- Lo scopo della riforma Cartabia
- La funzione dell’udienza preliminare
- L’attuale giurisprudenza in tema di sentenza di non luogo a procedere
- Le nuove prospettive della “Riforma Cartabia” e la “ragionevole previsione di condanna”
- Le conseguenze sistematiche della ragionevole previsione di condanna
1. La “Riforma Cartabia” e l’obiettivo di rimodulare i tempi del processo penale
La recente azione di governo, denominata “Riforma Cartabia”, ha già agitato l’opinione degli operatori del diritto, evocando talvolta espressioni di favore, altre aspre critiche. Ciò che è certo, però, è che sia le modifiche già intervenute che quelle delegate realizzeranno dei mutamenti nel corpus dell’amministrazione della giustizia di non poca rilevanza.
Lo scopo è quello di ridurre i tempi del processo penale, facendo però salve le fondamentali garanzie previste per l’imputato; obiettivo che appare tutt’altro che di semplice portata. Tutto ciò, invero, dovrebbe “passare per”, e non sovrapporsi, ai principi fondanti il sistema processual penalistico italiano, espressi così chiaramente da una sentenza tropo spesso dimenticata( cfr. Corte di Cassazione, n. 317 del 2009) con la quale la Suprema Corte ha ribadito, quale monito di sistema, il principio per cui un processo non giusto perchè carente sotto il profilo delle garanzie non è conforme al modello costituzionale, quale che sia la sua durata.
La riforma, indubbiamente, tocca corde sensibili: dalle norme istituzionali, tese ad intervenire sull’organo e sulla macchina amministrativa – attraverso l’introduzione dell’Ufficio del Processo, oltre all’individuazione di possibili alternative al processo e alla pena carceraria – alle modifiche puramente processuali, come l’introduzione di un’udienza, così detta, predibattimentale, già aspramente criticata da illustre dottrina, sino alle modifiche di assestamento della precedente riforma in tema di prescrizione, quest’ultime pur criticabili ma certamente necessarie.
Ciò premesso, l’odierno contributo è teso ad approfondire quelle modifiche relative alla disciplina dell’udienza preliminare, ovvero quella fase del procedimento che ha il ruolo di verificare la legittimità ed il merito dell’azione penale esercitata dal pubblico ministero.

-----

▶ **IL TUO COMPITO**: Ripeti parola per parola il tratto del testo sulla riforma Cartabia che va da "La riforma, indubbiamente, tocca" fino a "ma certamente necessarie.". Per questo lavoro i record non sono necessari.

▶ **DATI DI PARTENZA**:
-----

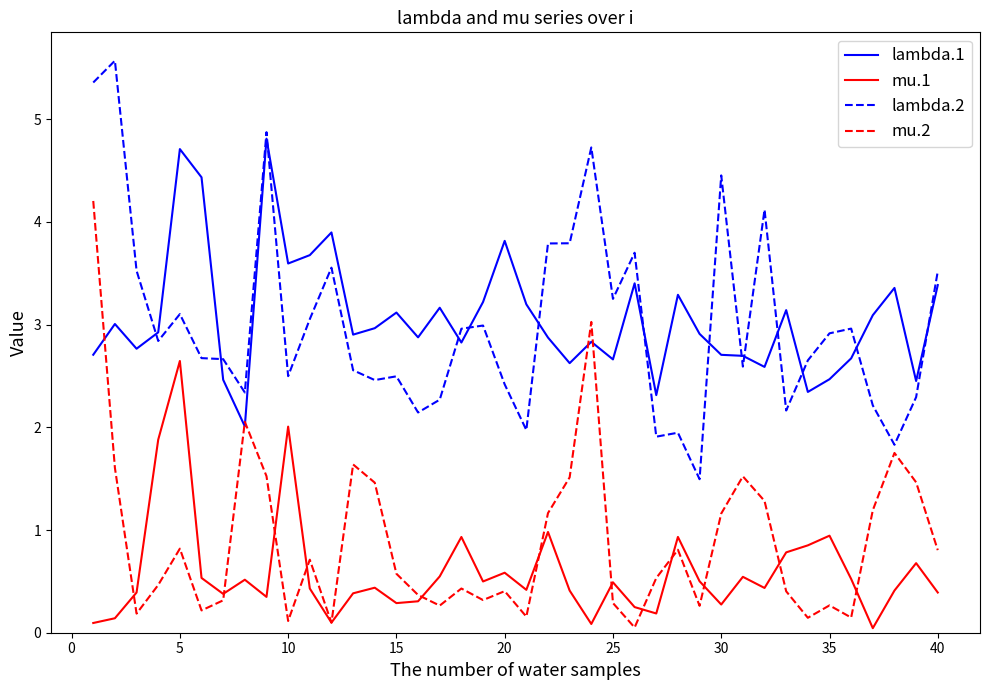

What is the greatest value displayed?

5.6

-----

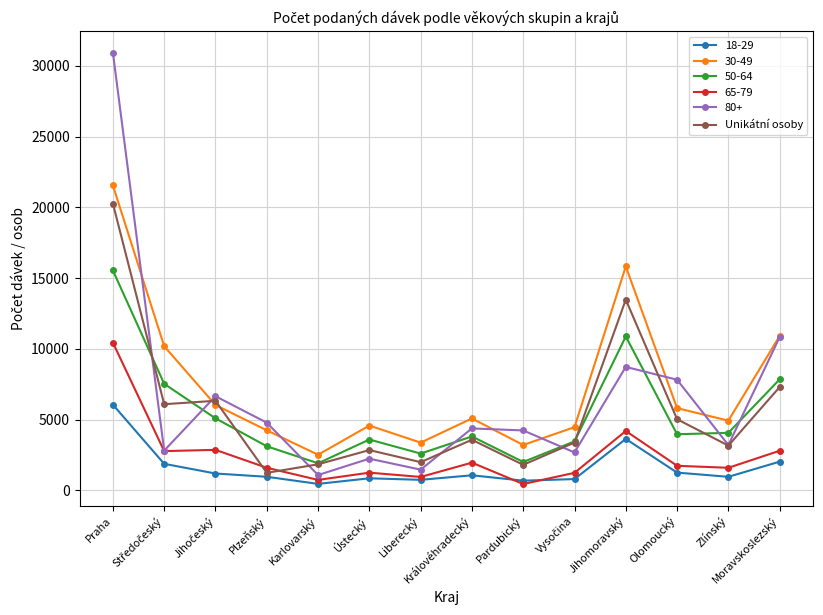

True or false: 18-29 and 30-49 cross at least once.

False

-----

▶ **RISULTATO DEL COMPITO**:
La riforma, indubbiamente, tocca corde sensibili: dalle norme istituzionali, tese ad intervenire sull’organo e sulla macchina amministrativa – attraverso l’introduzione dell’Ufficio del Processo, oltre all’individuazione di possibili alternative al processo e alla pena carceraria – alle modifiche puramente processuali, come l’introduzione di un’udienza, così detta, predibattimentale, già aspramente criticata da illustre dottrina, sino alle modifiche di assestamento della precedente riforma in tema di prescrizione, quest’ultime pur criticabili ma certamente necessarie.